Another term that rankles me is “medical loss ratio,” abbreviated MLR, which refers to the percentage of premium a health insurer actually has to pay on behalf of insureds when they obtain health care. Now I can understand how the term evolved since in other kinds of insurance there is actual irretrievable loss, like in fire, theft, disability and life insurance. You can lose your valuables in a fire, or lose your livelihood from disability or lose a loved one. In these examples, the loss ratio for an insurance company makes sense. But in health insurance, there isn’t any loss to pay for, it’s just supposed to pay for “provider” charges. However, the term medical loss ratio makes it sound as though the insurance company thinks it deserves to keep the premiums and reluctantly has to pay some of it for medical claims.

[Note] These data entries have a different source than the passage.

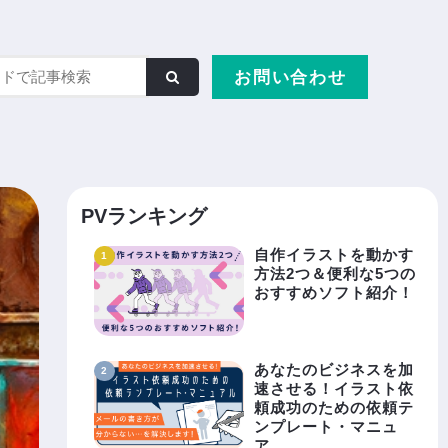
お問い合わせ
PVランキング
自作イラストを動かす
方法2つ＆便利な5つの
おすすめソフト紹介！
あなたのビジネスを加
速させる！イラスト依
頼成功のための依頼テ
ンプレート・マニュ
ア……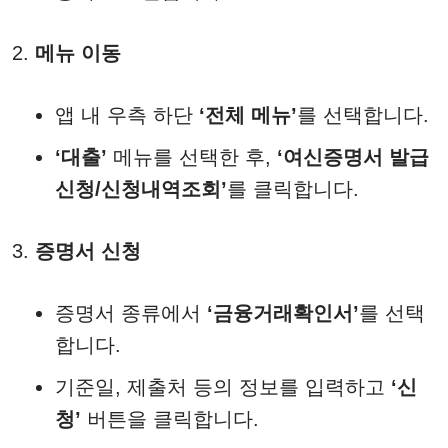
메뉴 이동
앱 내 우측 하단
‘전체 메뉴’
를 선택합니다.​
‘대출’
메뉴를 선택한 후,
‘여신증명서 발급
신청/신청내역조회’
를 클릭합니다.
증명서 신청
증명서 종류에서
‘금융거래확인서’
를 선택
합니다.​
기준일, 제출처 등의 정보를 입력하고
‘신
청’
버튼을 클릭합니다.​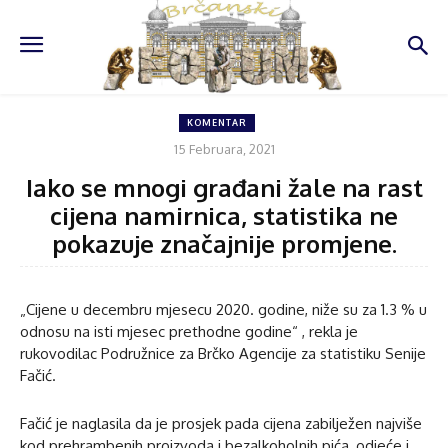
KOMENTAR
15 Februara, 2021
Iako se mnogi građani žale na rast
cijena namirnica, statistika ne
pokazuje značajnije promjene.
„Cijene u decembru mjesecu 2020. godine, niže su za 1.3 % u
odnosu na isti mjesec prethodne godine“ , rekla je
rukovodilac Podružnice za Brčko Agencije za statistiku Senije
Fačić.
Fačić je naglasila da je prosjek pada cijena zabilježen najviše
kod prehrambenih proizvoda i bezalkoholnih pića, odjeće i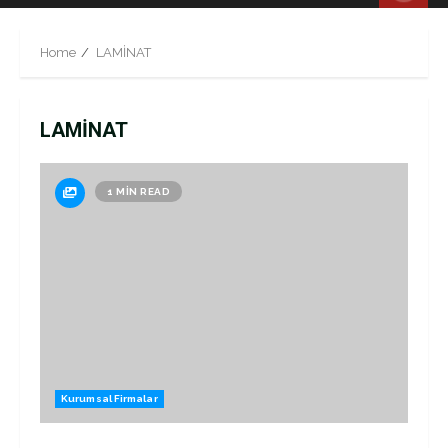
Menu
Home
LAMİNAT
LAMİNAT
1 MIN READ
Kurumsal Firmalar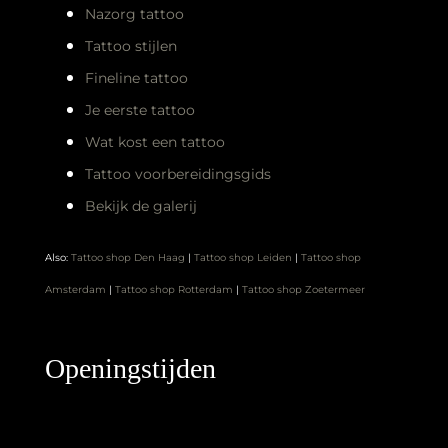
Nazorg tattoo
Tattoo stijlen
Fineline tattoo
Je eerste tattoo
Wat kost een tattoo
Tattoo voorbereidingsgids
Bekijk de galerij
Also:
Tattoo shop Den Haag
|
Tattoo shop Leiden
|
Tattoo shop
Amsterdam
|
Tattoo shop Rotterdam
|
Tattoo shop Zoetermeer
Openingstijden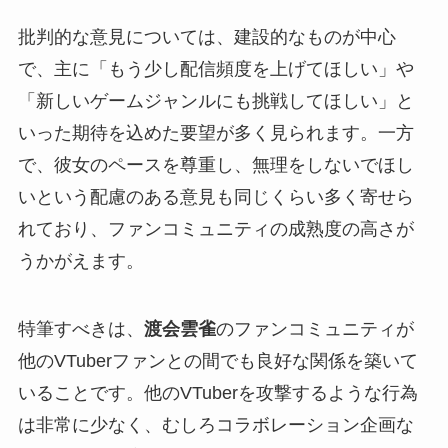
批判的な意見については、建設的なものが中心
で、主に「もう少し配信頻度を上げてほしい」や
「新しいゲームジャンルにも挑戦してほしい」と
いった期待を込めた要望が多く見られます。一方
で、彼女のペースを尊重し、無理をしないでほし
いという配慮のある意見も同じくらい多く寄せら
れており、ファンコミュニティの成熟度の高さが
うかがえます。
特筆すべきは、
渡会雲雀
のファンコミュニティが
他のVTuberファンとの間でも良好な関係を築いて
いることです。他のVTuberを攻撃するような行為
は非常に少なく、むしろコラボレーション企画な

Unfortunately, that is just the attitude exhibited by many health insurance companies.

In 2009, the MLRs of the seven largest for-profit insurers (not counting Medicare and Medicaid) ranged from 68 percent to 92 percent. That means the companies kept between 8 and 32 percent of premiums to pay for items like claims processing, telephone answering systems with on-hold music, and CEO salaries. But that will be changing in 2011. The Patient Protection and Affordable Care Act (the health care insurance reform law) stipulates that MLRs must be at least 80 percent in individual and small group markets, and 85 percent in large group markets, or the companies must issue a rebate to consumers in 2012. Administrative costs cannot be included in the MLR, but quality improvement activities can. So there is quite a scramble going on behind the scenes at insurance companies to redefine costs so they qualify within the MLR. As smart companies, they are going to be trying to game the system. My prediction is that they will all meet the target, and not have to pay rebates.

In the course of this fracas, so-called mini-med plans (offered by fast-food restaurants, big-box retailers, etc.) applied for an exemption to allow a lower MLR, citing increased expenses due to high employee turnover. I guess it costs a lot more money to add and subtract names in the computer than it does to send claim denial notices. In a typical basic mini-med plan, a worker pays $13.99 a week for a maximum annual benefit of $2,000. One visit to an ER or an MRI scan should wipe that out. Babies and hospitalization are way over the limit. Terrible insurance though it is, a spokesman for McDonald’s said it would look for other insurance options if it couldn’t get the waiver.

Well, I’m sorry I had to drag you through so much detail to explain what’s distasteful about “medical loss ratio.” By contrast, it doesn’t take any explaining to see what’s wrong with “provider.” It’s because the system’s already been fully gamed on that one.